# The problem:
Reproduce word for word the stretch from "Nearly everyone in" through "do you use?" in the interview excerpt below.

# Text under study:
>>>>
Who do you interact with?

Nearly everyone in the company. Primarily with the people on my immediate team: Product Managers, Designers, Engineers and QA. But, as I’ve worked on many content-heavy websites, I meet almost daily with the Editorial team, our Data Analyst and Marketing. I also meet daily with members of the Executive team to communicate status. It can be fascinating, as each group is evaluating the web site in such a completely different way – and rightfully so. It’s a good reminder that context is essential for everything we’re building.  

What tools do you use?

For requirements and wireframes, I tend to use the more classic tools: MediaWiki, OmniGraffle, Photoshop, and Google Docs. I’ve toyed around with online services like Balsamiq, and Axure, but none of them have really stuck for me, yet. 

For sharing and discussing design comps, I still think Basecamp is the best. It took me a while, but I do prefer Pivotal over more project-heavy tools like Jira. If you use it right, it can pull double-duty as a bug tracker and user story bucket. And, obviously, GitHub for version control.
<<<<
# Excerpted data:
>>>>
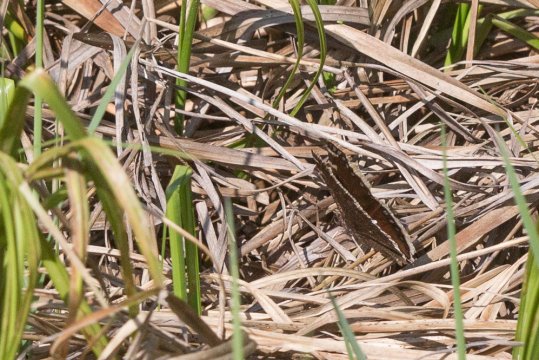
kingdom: Animalia
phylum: Arthropoda
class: Insecta
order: Lepidoptera
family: Nymphalidae
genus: Nymphalis
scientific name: Nymphalis antiopa
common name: Mourning Cloak
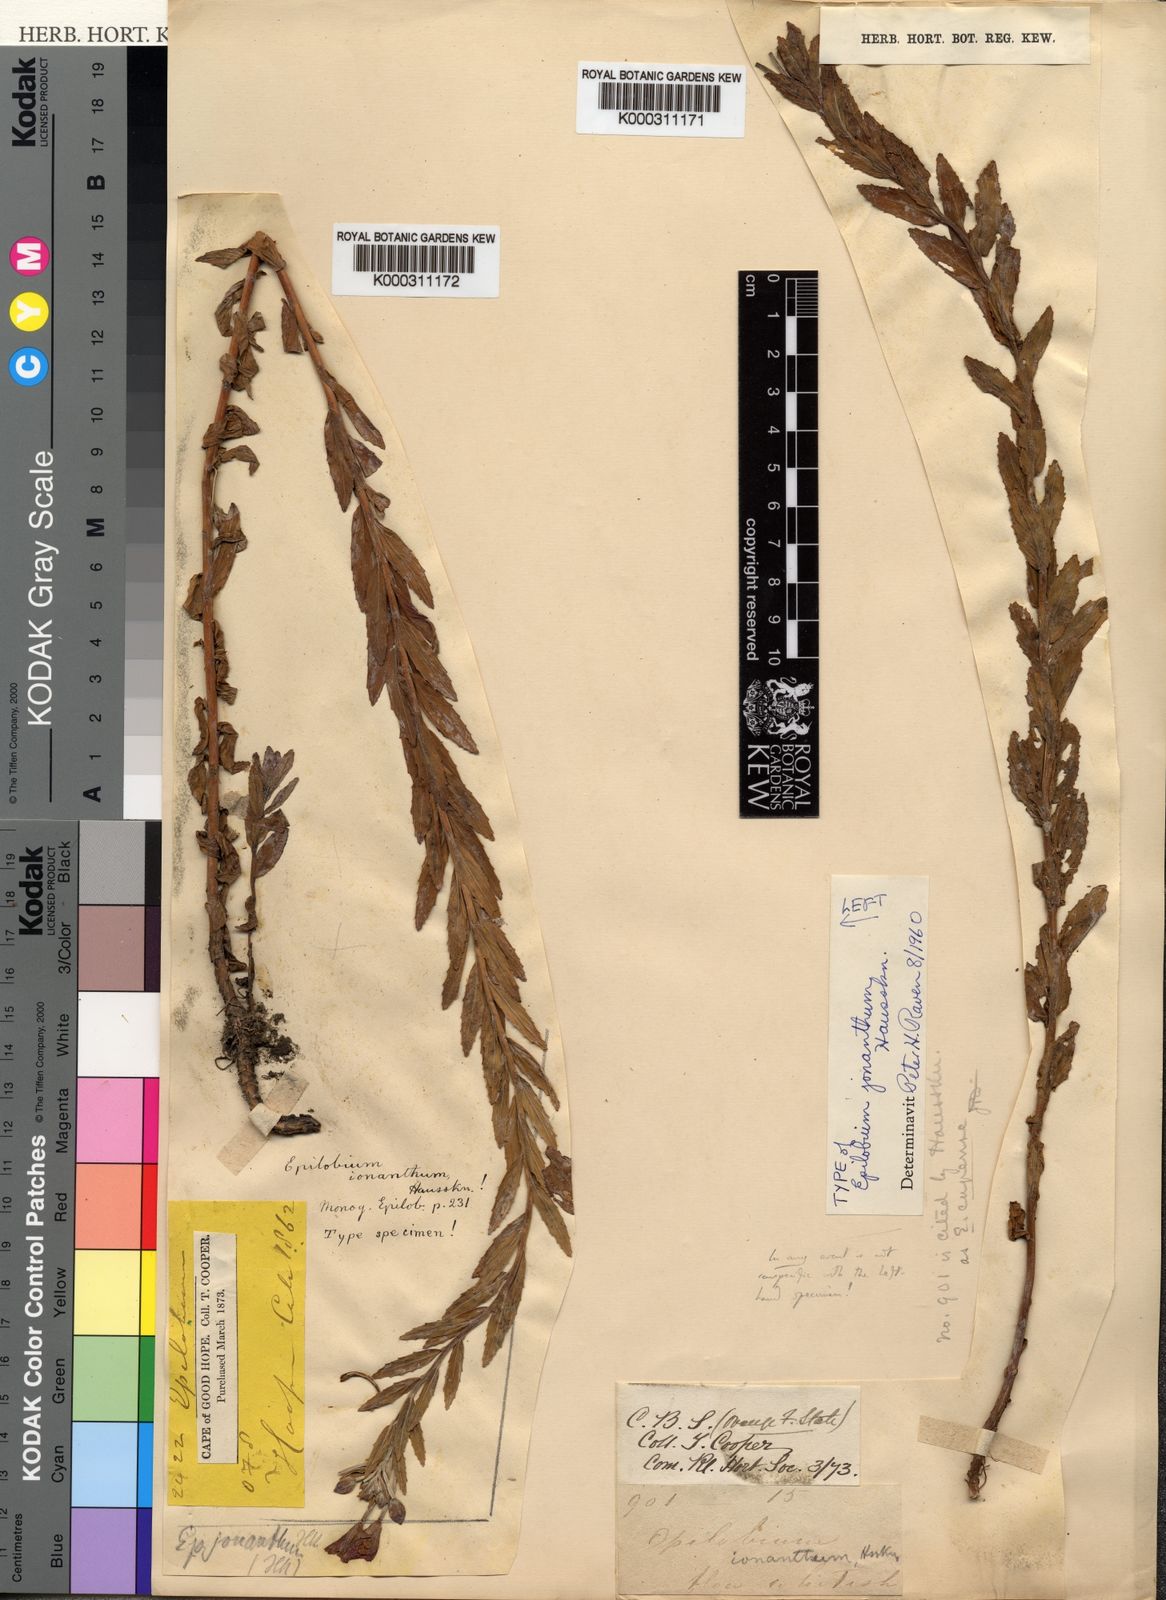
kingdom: Plantae
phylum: Tracheophyta
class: Magnoliopsida
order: Myrtales
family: Onagraceae
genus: Epilobium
<<<<
# Exercise response:
Nearly everyone in the company. Primarily with the people on my immediate team: Product Managers, Designers, Engineers and QA. But, as I’ve worked on many content-heavy websites, I meet almost daily with the Editorial team, our Data Analyst and Marketing. I also meet daily with members of the Executive team to communicate status. It can be fascinating, as each group is evaluating the web site in such a completely different way – and rightfully so. It’s a good reminder that context is essential for everything we’re building.  

What tools do you use?